Teaser Tuesday: Far From the Land: An Irish Memoir by Thomas J. Rice


"After years of favorite stories, told over and over by Mother and others,
I had it down. I knew her journey in detail,
from her early childhood to her becoming the famous Maggie O'Toole, to her romance with Artie Rice
and giving birth to eight children..." (ch. 2)
My comments: This is the story of Thomas Rice, the only son of Maggie and  Arty Rice, a boy who grew up in a farmhouse in Ballinvalley in rural Ireland, a boy afraid of the dark and the banshees of Celtic folklore, keening "women of the fairies" which his older sisters used to tease him about. Thomas leaves school at age 13 to help with the farm, in the absence of his charismatic but troubled father who left the family and who only showed up every now and then, with disastrous results.

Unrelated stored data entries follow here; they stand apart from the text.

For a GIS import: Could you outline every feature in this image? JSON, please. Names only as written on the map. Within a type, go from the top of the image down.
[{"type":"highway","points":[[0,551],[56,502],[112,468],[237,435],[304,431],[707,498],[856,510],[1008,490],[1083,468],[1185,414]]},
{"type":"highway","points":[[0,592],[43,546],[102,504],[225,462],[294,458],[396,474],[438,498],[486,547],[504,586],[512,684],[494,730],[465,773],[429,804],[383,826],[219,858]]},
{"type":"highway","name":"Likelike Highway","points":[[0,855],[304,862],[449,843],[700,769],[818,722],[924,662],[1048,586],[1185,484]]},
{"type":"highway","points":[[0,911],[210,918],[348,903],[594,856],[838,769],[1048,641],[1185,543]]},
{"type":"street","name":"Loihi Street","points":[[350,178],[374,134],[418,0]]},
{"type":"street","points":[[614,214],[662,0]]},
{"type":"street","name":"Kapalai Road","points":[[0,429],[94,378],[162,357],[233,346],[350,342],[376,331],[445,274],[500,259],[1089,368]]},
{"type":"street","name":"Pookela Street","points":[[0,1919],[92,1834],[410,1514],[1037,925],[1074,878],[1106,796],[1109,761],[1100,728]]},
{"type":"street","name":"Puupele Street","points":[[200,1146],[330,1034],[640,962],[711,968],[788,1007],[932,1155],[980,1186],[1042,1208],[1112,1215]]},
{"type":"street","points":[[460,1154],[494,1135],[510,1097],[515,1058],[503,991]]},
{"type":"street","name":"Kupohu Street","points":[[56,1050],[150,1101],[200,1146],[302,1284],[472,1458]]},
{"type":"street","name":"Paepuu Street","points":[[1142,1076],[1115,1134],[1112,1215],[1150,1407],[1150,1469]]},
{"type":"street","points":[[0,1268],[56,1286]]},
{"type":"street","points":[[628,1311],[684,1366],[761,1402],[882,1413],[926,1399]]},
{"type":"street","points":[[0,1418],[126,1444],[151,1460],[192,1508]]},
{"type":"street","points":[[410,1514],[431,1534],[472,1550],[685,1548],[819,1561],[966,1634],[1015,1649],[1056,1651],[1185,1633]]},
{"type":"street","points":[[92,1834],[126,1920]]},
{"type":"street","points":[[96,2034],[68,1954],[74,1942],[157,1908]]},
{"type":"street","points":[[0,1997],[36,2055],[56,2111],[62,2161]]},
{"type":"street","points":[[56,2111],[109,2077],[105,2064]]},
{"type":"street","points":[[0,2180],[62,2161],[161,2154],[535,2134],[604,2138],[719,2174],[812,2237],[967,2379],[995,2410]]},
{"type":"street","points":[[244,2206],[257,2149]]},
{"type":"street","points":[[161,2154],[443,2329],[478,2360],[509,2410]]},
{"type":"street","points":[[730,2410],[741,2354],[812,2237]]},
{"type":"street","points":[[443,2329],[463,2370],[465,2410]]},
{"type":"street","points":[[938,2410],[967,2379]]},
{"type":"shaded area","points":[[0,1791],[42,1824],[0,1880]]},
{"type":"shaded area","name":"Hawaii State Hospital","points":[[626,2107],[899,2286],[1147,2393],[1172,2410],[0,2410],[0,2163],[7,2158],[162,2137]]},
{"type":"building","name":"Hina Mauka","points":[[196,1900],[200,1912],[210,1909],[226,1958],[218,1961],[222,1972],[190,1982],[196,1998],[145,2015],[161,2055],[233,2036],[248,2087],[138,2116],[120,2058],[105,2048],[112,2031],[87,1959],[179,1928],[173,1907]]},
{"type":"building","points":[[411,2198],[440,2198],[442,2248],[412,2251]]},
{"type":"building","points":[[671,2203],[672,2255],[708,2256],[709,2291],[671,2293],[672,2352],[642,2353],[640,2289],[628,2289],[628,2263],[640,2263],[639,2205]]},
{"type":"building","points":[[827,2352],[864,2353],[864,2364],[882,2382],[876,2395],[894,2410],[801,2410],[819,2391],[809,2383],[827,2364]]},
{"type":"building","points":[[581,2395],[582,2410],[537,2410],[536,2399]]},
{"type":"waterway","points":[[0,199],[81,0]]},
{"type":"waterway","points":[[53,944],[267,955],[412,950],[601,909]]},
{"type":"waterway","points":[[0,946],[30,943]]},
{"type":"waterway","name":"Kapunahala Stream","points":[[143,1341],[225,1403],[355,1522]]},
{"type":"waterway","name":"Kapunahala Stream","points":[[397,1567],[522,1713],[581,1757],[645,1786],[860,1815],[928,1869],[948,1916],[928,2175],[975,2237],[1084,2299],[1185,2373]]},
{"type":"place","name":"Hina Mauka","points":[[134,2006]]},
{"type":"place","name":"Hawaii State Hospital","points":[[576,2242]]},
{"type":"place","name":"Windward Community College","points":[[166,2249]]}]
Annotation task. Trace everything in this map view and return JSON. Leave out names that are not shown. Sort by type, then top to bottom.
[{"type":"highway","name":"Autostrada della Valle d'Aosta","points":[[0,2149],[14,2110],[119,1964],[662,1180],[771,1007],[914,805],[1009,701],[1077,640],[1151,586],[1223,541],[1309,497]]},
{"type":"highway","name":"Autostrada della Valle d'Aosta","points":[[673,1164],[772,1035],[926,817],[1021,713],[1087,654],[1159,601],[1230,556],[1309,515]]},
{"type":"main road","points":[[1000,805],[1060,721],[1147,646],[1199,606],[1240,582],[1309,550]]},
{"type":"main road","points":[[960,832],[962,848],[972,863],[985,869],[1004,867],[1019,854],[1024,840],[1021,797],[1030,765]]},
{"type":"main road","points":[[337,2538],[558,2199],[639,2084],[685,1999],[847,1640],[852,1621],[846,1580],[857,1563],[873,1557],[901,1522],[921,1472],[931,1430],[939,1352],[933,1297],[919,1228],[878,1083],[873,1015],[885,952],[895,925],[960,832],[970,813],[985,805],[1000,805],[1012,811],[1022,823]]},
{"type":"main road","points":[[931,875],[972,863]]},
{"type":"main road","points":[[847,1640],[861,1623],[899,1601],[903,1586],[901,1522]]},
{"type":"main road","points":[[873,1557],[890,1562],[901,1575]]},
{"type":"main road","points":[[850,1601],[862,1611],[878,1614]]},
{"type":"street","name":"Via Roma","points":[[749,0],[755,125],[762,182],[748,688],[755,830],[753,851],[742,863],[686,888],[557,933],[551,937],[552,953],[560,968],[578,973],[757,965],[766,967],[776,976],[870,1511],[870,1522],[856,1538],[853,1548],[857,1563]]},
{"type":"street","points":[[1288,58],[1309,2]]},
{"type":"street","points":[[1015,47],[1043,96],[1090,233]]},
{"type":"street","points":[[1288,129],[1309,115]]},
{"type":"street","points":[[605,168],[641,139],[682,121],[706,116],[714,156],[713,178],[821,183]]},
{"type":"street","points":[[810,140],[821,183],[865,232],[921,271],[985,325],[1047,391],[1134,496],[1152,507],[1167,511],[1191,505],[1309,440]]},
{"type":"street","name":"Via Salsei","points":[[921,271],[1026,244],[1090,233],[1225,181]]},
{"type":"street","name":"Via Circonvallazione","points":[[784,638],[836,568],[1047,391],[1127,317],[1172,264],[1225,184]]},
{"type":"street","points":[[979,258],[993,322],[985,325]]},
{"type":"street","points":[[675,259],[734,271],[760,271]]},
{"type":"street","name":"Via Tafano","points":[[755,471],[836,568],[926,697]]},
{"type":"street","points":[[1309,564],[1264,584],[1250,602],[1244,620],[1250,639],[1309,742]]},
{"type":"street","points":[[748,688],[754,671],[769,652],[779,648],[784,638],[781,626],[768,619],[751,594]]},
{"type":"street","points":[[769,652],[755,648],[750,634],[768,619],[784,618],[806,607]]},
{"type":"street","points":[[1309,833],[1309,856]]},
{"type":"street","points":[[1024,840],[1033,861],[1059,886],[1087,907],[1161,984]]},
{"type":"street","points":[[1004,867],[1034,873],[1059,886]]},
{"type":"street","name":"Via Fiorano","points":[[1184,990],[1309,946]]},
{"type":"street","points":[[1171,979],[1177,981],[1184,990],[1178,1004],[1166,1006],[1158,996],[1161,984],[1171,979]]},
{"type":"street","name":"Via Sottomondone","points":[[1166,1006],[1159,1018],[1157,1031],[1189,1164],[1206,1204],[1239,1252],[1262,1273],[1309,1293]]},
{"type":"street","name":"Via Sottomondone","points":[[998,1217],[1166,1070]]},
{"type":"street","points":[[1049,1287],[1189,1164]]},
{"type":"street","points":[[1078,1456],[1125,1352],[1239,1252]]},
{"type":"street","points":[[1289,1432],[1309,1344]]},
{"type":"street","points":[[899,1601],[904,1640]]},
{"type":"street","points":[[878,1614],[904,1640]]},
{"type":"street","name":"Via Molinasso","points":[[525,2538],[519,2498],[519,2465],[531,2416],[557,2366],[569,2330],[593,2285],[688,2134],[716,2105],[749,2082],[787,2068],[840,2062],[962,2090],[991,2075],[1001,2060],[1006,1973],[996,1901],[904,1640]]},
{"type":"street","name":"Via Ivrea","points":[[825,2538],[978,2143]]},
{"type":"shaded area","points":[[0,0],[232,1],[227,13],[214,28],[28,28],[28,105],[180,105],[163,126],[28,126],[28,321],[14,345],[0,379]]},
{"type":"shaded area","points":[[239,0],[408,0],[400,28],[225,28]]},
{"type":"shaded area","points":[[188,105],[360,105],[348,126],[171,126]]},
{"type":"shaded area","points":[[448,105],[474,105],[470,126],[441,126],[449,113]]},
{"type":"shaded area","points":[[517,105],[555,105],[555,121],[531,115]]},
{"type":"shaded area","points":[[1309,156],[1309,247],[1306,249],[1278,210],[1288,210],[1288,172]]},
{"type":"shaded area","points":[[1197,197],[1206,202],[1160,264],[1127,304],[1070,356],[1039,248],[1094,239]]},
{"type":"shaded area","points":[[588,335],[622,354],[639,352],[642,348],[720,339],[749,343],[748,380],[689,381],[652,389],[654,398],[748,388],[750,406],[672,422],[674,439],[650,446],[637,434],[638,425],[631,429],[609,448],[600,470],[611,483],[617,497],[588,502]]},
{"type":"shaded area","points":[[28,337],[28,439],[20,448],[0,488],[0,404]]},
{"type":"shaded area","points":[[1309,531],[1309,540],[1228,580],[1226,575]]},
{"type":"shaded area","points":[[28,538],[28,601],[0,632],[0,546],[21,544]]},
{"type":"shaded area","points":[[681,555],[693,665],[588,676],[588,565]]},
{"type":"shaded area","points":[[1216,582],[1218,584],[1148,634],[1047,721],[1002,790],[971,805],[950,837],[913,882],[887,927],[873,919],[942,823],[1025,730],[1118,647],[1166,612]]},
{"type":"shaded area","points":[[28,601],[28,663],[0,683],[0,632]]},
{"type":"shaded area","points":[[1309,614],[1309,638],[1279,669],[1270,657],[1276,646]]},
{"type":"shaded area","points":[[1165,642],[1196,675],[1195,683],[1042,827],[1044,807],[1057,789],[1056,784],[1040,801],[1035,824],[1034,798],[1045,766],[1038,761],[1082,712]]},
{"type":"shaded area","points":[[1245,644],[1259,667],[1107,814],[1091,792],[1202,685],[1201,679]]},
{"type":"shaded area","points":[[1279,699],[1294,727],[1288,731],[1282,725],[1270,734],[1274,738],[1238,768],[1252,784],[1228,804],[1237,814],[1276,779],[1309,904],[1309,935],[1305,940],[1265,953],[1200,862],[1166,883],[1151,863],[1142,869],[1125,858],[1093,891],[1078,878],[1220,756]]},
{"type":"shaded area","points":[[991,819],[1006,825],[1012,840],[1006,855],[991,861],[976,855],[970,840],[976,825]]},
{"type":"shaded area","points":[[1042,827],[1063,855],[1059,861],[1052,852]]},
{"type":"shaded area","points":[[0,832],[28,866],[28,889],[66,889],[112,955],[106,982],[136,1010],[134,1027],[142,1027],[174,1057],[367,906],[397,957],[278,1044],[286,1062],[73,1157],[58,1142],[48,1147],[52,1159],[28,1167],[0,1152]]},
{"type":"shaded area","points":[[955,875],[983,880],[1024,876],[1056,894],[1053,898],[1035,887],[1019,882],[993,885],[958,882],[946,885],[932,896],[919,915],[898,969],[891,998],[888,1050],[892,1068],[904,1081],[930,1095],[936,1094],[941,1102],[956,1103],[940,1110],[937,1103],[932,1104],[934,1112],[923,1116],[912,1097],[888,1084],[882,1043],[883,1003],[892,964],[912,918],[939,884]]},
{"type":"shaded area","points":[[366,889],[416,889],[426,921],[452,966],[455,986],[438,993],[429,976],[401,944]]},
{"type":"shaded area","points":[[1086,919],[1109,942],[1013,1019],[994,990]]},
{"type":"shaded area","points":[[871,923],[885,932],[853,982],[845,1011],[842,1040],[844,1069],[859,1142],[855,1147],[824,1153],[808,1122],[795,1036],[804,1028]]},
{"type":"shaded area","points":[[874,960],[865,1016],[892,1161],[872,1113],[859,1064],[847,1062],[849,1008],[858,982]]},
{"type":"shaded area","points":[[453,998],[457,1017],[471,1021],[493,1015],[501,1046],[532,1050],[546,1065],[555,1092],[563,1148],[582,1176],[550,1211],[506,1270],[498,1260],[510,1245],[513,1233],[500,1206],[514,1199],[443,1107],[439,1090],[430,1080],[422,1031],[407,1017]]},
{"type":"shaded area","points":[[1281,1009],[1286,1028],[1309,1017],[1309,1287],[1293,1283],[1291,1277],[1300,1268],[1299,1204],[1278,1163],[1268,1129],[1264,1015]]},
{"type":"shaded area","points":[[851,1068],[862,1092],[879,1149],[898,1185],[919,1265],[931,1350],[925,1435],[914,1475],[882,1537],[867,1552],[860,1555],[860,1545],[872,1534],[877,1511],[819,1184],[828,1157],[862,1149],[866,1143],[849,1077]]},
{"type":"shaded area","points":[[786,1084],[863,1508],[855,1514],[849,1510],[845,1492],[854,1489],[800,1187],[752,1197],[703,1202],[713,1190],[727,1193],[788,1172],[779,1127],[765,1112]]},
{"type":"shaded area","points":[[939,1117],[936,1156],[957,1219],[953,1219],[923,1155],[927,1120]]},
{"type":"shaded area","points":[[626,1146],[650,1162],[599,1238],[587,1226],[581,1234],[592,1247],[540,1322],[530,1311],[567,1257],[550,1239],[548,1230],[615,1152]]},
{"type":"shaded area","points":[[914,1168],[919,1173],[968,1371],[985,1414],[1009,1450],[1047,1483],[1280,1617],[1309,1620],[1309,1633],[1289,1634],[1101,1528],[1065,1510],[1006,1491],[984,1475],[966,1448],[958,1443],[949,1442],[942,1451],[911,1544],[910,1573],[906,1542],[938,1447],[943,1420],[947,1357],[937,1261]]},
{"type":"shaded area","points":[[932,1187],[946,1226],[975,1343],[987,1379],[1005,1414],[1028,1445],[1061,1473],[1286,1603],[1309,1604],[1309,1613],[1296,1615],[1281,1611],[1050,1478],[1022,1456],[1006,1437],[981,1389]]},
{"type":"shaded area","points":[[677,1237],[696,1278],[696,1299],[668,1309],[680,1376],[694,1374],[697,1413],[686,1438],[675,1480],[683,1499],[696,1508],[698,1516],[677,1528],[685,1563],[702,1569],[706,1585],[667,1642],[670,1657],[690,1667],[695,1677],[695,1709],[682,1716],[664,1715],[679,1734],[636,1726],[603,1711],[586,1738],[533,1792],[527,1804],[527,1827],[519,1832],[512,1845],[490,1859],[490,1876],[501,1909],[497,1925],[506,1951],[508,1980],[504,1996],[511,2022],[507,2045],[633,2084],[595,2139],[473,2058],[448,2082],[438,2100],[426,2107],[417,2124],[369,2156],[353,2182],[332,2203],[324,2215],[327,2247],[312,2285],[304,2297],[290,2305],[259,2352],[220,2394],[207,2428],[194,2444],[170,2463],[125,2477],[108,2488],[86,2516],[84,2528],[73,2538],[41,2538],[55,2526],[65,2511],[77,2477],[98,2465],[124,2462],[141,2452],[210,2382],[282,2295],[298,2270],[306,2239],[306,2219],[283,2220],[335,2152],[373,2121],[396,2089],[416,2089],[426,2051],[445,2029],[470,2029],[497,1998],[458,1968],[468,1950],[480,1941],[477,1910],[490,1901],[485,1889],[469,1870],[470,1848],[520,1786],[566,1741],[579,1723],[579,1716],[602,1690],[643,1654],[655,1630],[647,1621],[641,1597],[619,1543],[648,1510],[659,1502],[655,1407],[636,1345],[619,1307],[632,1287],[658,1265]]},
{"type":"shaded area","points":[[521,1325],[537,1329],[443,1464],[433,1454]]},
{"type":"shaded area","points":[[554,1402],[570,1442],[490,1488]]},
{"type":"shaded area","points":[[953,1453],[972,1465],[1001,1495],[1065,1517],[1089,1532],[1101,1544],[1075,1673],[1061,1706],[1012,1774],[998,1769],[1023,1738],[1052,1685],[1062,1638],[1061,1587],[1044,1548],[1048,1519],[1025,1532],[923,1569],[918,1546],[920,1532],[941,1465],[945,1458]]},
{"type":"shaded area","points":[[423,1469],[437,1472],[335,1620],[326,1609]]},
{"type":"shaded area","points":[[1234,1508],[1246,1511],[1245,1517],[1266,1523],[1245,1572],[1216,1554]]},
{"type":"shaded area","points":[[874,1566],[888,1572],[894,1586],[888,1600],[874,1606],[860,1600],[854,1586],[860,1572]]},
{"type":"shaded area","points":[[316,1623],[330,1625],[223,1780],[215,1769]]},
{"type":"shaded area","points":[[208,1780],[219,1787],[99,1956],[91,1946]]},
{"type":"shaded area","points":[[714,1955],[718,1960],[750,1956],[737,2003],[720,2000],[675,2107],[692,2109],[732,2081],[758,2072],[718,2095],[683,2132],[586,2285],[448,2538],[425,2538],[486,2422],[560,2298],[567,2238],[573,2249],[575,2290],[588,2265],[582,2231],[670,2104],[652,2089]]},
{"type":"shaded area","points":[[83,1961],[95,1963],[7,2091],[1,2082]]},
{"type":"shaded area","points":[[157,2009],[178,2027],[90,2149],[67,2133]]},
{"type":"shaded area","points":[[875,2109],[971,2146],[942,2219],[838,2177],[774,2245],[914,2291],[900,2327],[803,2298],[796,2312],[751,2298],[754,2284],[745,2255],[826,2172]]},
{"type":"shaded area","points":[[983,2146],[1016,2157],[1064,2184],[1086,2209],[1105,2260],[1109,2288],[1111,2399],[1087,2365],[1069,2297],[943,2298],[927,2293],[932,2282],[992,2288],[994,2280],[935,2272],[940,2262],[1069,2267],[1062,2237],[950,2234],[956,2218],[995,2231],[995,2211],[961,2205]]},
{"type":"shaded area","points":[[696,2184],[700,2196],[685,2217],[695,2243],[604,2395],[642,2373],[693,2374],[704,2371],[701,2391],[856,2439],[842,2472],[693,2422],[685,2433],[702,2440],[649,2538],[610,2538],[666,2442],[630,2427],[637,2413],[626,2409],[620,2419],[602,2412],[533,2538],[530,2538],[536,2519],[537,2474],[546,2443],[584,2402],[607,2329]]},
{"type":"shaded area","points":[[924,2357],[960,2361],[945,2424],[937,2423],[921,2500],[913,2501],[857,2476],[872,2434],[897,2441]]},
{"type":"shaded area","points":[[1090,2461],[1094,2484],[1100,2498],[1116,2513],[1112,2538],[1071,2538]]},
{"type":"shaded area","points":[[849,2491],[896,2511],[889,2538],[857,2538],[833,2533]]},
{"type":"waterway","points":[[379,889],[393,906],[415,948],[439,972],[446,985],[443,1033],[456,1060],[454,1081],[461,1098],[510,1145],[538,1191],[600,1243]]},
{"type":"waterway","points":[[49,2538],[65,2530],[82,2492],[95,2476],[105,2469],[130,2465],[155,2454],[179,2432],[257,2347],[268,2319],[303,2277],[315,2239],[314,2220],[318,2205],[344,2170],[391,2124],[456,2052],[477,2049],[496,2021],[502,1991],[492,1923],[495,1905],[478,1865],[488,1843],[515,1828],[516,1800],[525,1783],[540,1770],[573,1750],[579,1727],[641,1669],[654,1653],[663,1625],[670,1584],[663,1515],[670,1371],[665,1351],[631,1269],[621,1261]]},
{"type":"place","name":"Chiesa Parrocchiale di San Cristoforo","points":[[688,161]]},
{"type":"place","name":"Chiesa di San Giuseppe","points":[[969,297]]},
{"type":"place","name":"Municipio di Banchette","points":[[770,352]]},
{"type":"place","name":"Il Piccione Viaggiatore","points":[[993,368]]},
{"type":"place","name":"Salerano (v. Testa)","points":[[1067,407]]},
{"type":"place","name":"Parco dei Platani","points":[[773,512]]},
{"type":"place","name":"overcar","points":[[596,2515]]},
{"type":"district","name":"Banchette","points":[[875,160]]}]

Thomas becomes successful at farming in Ballinvalley, working with a neighbor Davy, who teaches him about horses and the land, but as a young teen he still longs for something different. At age 16 he and Maggie leave Ballinvalley for Sheffield, but he finds the taunting on the job and hardship in England too much to bear. They finally sail on the Queen Mary for America  and arrive in New York on July 4, 1959.

Here's what he says about his yearning for a life beyond home:

Each success in Ballinvalley had the paradoxical effect of reminding me of how hollow these
achievements had become.
Without knowing it, I'd become obsessed with the question
of what lay beyond that majestic sycamore grove
on the skyline over Borris - the one I'd taken
for granted each day for sixteen years -
and that I now say only as a barrier
between me and whatever lay beyond the thundering waves
of the blue-green Irish Sea. (ch. 23)


Recommendations: I found out a lot about the history of Ireland in this excellent and well-written memoir of coming-of-age in 1940s and 1950s Ireland. The memoir incorporates the history of life under the British, the fight for Irish independence in the 1920s and the hardship of life when Thomas Rice was growing up in the 1940s-50s. It also tells about daily life on a farm in rural Ireland and the community and closeness of the people.

Author: Thomas J. Rice received a scholarship to Cornell University, earned his doctoral degree, and is a college professor, leadership consultant, and social activist. He lives in Andover, Mass. Far from the Land: An Irish Memoir was published in 2009. Source: Free review book provided by Jane Wesman Public Relations, Inc.